I believe Rome expresses the matter like this: it is a discipline of the Latin Rite. The Byzantine Catholics, using the Eastern rite, are permitted the Eastern discipline of marriage for the priests (I believe, only before ordination).
That is correct. Marriage must take place before ordination. That is true also for non Latin Orthodox. Allowance for marriage is not universal for Uniate Rite Catholics. For example the Ukranians may not.
Peace, JOHN
So marriage is allowed as a ‘pre existing condition’ ... allowed because it would be a violation of marital vows to terminate the marriage because a man became a priest.
Not quite. It is allowed because the discipline is no marriage after ordination. In the Orthodox Church, bishops may not marry (some of us feel that may change over time), but priests may remain married if they were married before ordination. Essentially, it is a discipline, not a dogma, and so the Church is free to change it in either direction, either forbidding married priests (which I do not think will ever happen) or allowing married bishops (which might).
The reason for it, though, has to do with the development of the priesthood over time and, probably more pertinent to this board, the sacramental understanding of both marriage and the priesthood, as well as two practical concerns I'll touch on now -- ability to oversee the Church and concerns for lands held by bishops being transferred to heirs of bishops instead of the Church. Because I know very little about the history of both concerns, I'll just leave them here and let you all look into it as you will. I will also say celibacy carries with it another practical issue -- economics. Put simply, it is hard to support a priest and his family on what most parishes can pay. That, thus far, has not weighed against all the benefits to having married clergy in the Orthodox Church. I doubt it will.
As to the sacramental understanding, however, the call to the priesthood is considered a "higher" calling. Not that the priest himself is higher, but rather that the call to Holy Orders is beyond that of matrimony. It carries with it higher spiritual responsibilities.

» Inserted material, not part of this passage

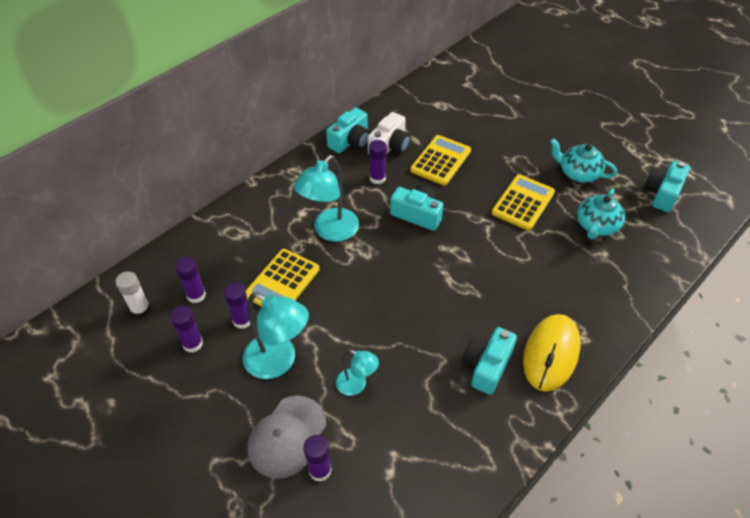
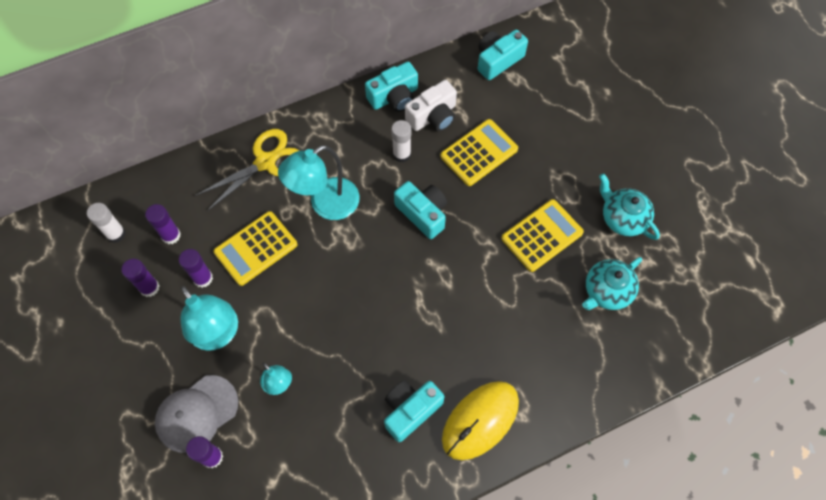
camera: 20 degrees right, 15 degrees up
purple glue stick [369,140,387,184] -> white glue stick [391,120,411,163]
turquoise camera [643,161,690,212] -> turquoise camera moved to [478,29,528,80]
none -> yellow scissors [195,129,300,211]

Some of these concerns led to the Latin rite practice of having only celibate priests. Because we share the concerns, but not the discipline, we allow priests to remain married if they already are, but do not allow them to become married once they enter the priesthood. For the same reason, a married priest who is widowed is not allowed to remarry, nor is his wife allowed to remarry if he predeceases her (because she by virtue of her marriage to him is a part of his priesthood, though she herself is not a priest). Similarly, a priest who divorces his wife, whether through his fault or hers, is defrocked, since the sacrament of nuptials is then broken. It would be like renouncing his baptism or disdaining communion.